Eighty-seven minutes are on the clock. A grimace appears on Ousmane Dembele's face as he heads towards the France bench holding his leg. He'd only been on the pitch 30 minutes before the all-too-familiar feeling re-entered his life once again.
That injury, that was picked up in France's 1-1 draw with Hungary in last year's Euros, would keep Dembele out for a total of 134 days. A knee problem that sidelined the Frenchman for the majority of the first half of the 2021/22 campaign.
Finally, he was back. Dembele was brought on in Barcelona's Champions League clash with Dynamo Kiev on November 2 for his first appearance of the season. The crucial thing for Dembele was to keep himself fit and available for the remainder of the campaign.

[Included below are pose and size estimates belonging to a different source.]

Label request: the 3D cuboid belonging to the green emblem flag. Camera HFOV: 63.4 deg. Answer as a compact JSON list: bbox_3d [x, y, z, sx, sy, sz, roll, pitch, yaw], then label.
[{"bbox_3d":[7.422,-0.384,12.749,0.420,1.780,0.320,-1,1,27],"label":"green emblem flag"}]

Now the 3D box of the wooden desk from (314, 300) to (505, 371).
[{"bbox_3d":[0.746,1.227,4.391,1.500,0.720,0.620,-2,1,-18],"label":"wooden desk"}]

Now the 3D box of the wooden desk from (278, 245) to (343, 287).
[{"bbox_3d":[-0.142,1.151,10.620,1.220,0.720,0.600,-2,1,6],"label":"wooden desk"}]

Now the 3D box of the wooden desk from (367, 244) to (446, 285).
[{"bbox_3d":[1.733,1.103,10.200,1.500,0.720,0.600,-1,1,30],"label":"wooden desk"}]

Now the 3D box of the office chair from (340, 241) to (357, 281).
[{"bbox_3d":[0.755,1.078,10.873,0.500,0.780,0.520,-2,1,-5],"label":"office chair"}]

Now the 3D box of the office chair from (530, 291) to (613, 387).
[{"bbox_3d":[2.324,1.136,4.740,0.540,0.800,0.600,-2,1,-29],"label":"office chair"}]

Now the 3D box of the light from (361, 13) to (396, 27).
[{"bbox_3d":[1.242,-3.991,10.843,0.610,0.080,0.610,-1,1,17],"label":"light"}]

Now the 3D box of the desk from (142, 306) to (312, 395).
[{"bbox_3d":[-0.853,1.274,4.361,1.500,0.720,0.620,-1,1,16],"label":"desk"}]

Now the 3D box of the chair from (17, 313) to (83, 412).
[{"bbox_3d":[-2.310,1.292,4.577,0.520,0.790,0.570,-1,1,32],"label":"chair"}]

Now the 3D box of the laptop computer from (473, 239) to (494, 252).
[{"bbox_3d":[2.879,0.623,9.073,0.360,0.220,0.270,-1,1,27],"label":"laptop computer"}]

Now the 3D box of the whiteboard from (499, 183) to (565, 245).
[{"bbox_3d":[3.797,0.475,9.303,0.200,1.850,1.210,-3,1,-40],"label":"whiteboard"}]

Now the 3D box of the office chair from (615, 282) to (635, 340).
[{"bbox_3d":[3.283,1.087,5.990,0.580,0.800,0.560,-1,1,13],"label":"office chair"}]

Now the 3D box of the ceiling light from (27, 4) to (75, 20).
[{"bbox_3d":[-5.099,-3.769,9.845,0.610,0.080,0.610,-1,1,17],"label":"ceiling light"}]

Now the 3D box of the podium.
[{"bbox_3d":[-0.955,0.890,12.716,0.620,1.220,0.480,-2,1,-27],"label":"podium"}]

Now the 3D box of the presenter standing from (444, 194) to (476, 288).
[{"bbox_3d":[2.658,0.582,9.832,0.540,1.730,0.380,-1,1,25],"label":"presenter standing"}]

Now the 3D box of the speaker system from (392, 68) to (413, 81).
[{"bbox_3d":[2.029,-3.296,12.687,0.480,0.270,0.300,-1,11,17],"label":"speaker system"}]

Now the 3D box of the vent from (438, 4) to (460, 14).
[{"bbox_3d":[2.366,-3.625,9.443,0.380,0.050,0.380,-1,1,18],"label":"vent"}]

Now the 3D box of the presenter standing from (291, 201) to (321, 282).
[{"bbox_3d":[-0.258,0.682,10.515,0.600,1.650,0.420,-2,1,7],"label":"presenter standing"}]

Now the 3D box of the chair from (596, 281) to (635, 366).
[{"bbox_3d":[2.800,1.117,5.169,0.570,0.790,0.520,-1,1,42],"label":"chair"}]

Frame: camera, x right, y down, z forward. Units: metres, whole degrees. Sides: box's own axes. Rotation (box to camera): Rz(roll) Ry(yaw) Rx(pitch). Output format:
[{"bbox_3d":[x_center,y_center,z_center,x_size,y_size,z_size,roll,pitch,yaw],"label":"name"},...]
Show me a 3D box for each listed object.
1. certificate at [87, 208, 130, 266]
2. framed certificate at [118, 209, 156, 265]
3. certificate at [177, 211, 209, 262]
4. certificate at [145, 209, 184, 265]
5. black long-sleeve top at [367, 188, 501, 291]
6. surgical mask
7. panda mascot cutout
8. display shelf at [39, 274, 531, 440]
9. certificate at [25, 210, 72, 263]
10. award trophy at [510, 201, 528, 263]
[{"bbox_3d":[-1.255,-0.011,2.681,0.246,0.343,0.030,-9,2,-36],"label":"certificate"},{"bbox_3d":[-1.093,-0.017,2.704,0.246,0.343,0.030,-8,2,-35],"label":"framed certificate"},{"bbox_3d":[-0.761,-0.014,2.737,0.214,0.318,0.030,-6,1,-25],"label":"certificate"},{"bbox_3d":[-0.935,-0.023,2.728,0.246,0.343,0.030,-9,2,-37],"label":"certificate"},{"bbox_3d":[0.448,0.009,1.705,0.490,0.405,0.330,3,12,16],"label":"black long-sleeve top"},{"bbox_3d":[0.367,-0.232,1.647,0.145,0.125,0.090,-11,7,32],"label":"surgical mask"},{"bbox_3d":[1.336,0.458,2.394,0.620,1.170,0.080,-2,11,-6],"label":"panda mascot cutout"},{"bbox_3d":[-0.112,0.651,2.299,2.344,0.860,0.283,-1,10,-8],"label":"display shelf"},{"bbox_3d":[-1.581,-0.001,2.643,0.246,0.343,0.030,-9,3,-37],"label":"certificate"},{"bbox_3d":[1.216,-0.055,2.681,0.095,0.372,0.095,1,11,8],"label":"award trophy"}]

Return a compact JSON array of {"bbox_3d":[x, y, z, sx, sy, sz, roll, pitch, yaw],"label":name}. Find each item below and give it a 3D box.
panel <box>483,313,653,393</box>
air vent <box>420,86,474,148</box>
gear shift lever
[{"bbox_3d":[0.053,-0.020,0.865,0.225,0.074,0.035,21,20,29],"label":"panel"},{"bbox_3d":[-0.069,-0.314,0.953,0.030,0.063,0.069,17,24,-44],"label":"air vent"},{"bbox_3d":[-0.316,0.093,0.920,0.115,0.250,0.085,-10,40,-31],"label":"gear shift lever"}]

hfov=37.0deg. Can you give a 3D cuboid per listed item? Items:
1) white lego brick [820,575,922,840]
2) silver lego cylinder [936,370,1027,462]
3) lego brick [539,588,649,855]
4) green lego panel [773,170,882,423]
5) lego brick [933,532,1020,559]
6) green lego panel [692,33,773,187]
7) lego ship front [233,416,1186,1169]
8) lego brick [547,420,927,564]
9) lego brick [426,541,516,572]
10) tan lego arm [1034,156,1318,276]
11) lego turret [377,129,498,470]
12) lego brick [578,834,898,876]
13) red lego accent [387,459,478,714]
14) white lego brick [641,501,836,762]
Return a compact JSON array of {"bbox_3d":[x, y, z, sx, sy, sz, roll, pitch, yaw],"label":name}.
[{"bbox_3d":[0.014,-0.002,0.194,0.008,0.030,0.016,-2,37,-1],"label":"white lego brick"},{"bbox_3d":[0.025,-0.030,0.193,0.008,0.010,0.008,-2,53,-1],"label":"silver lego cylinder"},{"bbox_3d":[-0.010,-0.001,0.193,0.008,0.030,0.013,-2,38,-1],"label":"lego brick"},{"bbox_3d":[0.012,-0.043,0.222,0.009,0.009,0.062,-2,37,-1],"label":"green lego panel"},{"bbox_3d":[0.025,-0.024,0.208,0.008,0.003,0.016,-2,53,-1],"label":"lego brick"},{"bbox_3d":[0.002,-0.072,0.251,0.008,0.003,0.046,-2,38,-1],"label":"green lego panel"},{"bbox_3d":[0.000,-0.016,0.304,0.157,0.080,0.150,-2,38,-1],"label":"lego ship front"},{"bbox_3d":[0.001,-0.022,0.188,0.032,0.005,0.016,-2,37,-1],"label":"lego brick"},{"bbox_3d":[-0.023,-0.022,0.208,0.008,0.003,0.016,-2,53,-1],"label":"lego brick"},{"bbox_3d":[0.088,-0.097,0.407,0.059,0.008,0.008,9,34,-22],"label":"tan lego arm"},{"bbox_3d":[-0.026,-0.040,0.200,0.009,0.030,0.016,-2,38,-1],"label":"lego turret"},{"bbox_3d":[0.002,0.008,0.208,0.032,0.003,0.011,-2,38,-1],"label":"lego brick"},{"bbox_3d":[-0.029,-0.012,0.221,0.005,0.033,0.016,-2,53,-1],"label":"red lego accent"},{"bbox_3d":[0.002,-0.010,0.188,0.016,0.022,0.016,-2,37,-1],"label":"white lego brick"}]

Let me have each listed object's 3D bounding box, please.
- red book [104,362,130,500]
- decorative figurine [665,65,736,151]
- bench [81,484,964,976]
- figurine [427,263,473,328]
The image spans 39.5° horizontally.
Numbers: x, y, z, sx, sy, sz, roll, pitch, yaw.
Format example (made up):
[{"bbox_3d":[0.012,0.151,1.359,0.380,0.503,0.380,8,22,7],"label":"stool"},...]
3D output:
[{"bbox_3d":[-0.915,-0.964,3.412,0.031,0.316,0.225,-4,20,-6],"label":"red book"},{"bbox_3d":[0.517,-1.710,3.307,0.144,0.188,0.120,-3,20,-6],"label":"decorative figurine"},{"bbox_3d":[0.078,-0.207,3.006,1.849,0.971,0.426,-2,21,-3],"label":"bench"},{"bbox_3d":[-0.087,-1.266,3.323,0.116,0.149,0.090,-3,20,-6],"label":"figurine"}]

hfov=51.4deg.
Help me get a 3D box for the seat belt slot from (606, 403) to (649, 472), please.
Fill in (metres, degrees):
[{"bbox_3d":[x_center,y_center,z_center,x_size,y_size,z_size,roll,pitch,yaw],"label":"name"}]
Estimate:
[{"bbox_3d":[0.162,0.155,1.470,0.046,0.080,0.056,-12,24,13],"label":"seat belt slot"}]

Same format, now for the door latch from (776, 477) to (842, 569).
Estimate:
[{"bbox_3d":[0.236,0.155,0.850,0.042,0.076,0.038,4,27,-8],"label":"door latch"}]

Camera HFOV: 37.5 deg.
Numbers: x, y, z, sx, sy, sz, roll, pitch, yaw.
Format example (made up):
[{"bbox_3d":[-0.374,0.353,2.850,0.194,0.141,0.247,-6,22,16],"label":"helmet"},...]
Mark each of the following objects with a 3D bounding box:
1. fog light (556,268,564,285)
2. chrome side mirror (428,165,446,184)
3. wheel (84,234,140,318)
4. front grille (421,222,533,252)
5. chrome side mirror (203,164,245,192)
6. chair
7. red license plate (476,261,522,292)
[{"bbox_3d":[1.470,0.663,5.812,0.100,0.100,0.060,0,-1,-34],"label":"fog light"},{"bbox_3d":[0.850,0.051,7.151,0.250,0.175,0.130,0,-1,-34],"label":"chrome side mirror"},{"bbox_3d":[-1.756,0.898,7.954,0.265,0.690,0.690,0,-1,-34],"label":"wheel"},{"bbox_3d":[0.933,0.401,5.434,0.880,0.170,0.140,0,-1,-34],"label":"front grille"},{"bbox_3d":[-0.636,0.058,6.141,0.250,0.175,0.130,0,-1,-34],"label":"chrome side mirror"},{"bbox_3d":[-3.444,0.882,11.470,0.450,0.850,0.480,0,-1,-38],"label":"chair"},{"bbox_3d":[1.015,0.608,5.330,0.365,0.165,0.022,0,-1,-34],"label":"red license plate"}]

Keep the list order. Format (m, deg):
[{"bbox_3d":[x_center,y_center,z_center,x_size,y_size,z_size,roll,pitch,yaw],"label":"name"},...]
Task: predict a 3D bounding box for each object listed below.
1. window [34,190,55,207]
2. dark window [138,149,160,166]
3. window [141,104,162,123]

READ MORE: Ousmane Dembele threat, Edouard Mendy plan - Chelsea summer transfer window state of play
As November 4 rolls around, Barcelona release this statement: "The first team player Ousmane Dembele has a strain in the semimembranosus muscle of his left hamstring". At this point, as sad as it was, it didn't shock too many people.
Many people on social media jumped to the conclusion that Dembele's time at Barcelona was over following his latest injury setback. Back then, the France international had about nine months remaining on his contract with the Catalan club before he became a free agent in the summer. Is his injury record at Barca enough to put the likes of Chelsea off when it comes to making a move for the talented winger this summer, though?
"While he's had a lot of bad injuries, if you look at the past couple of years, there isn't a reason to be fatalistic about it," Spanish football expert Sid Lowe tells football.london in an exclusive interview. "The season just gone, he played in the second half of the season where he was fit and actually played really well in a structure that seemed to work for him."
He did indeed. The 25-year-old registered 13 assists in just 21 La Liga matches for Barca in a new-look system under club legend Xavi Hernandez. A system that seemed to really suit Dembele.
"He is a bizarre player," Lowe adds. "He can go from infuriating to awful, sometimes in exactly the same move, but it's not always just about injuries.
"I think the improvement in the structure has helped him play better. In a way, the forcing of certain options on him because he's a player who has sometimes taken bad decisions on the pitch in terms of choosing the wrong pass and so on.
"I think in a way you can improve that by effectively making it impossible for him to pick the wrong pass. You can obviously never make it completely impossible, but make the options clearer - giving him the exit points that he needs. Obviously, repetition over and over again so it becomes second nature."
Dembele joined Barcelona in 2017 for a mind-blowing £126million and it's safe to say he has not lived up to his extortionate price tag since switching from Borussia Dortmund. There were several questions raised over his attitude, along with his fitness, but this season it seems as if his approach has changed.
"He's acting like a true professional," Xavi said on Dembele back in February, with just months remaining on the winger's deal. "I'm very happy with him, even when he knew he wasn't in the squad, he's been a model professional.
"I haven't had the slightest problem with Ousmane. I've heard all sorts of things: that he hasn't been professional and that he hasn't looked after himself. I can tell you now that it's the complete opposite, he's looking after himself, is professional, has been training well, and is positive in and around the group."
There are numerous external factors that can lead to performance drops on the pitch, or perhaps picking up consistent injuries. Arriving at Barcelona when he was just 20-years-old, Dembele still had a lot of maturing to do. Five years on, the Frenchman, with help of Barcelona, has rectified that, it seems.
"I think what Barcelona have done is about lifestyle, it's about sleeping hours, it's about looking after him, it's about trying to see the early signs," Lowe adds. "Some of it is very back luck [when it comes to injuries], some of it is not manageable.
"A lot of it was about him. For example, the introduction of a chef to cook for him properly, to cook the type of things an athlete should be eating. The suggestion was that he hadn't been [eating well] before.
"His sleeping hours were not always brilliant. That's not to say he was necessarily a bad boy, but I suppose he was a kid in some ways."
He added: "This is definitely a coachable player, but it's definitely a player that can be both absolutely brilliant and not very good at all - and sometimes that's in the same game. In terms of his skill set, he's an extraordinary player. I really cannot stress that enough.
"He's genuinely a two-footed, incredibly quick, very, very fast from a standing start and his lateral movement, I don't think I've ever seen anything quite like it. The ability to sort of shift his weight from left to right, going absolutely horizontally, he doesn't need the step forward to shift, he can literally go side to side.
"I said this on our podcast, I remember a computer game called Yie Ar Kung-Fu when I was little. There was a character who hopped side to side and that's what Dembele does now. When facing a defender, he can go left or right and that makes him very difficult to stop."
Dembele is certainly an enigma. He is someone that needs to improve his consistency levels, but he is also someone that can win a game with a single run. He is someone that can leave defenders looking silly. He is someone so unpredictable that it can frighten defenders. And, finally, he is someone Chelsea hold a firm interest in with the summer transfer window now open.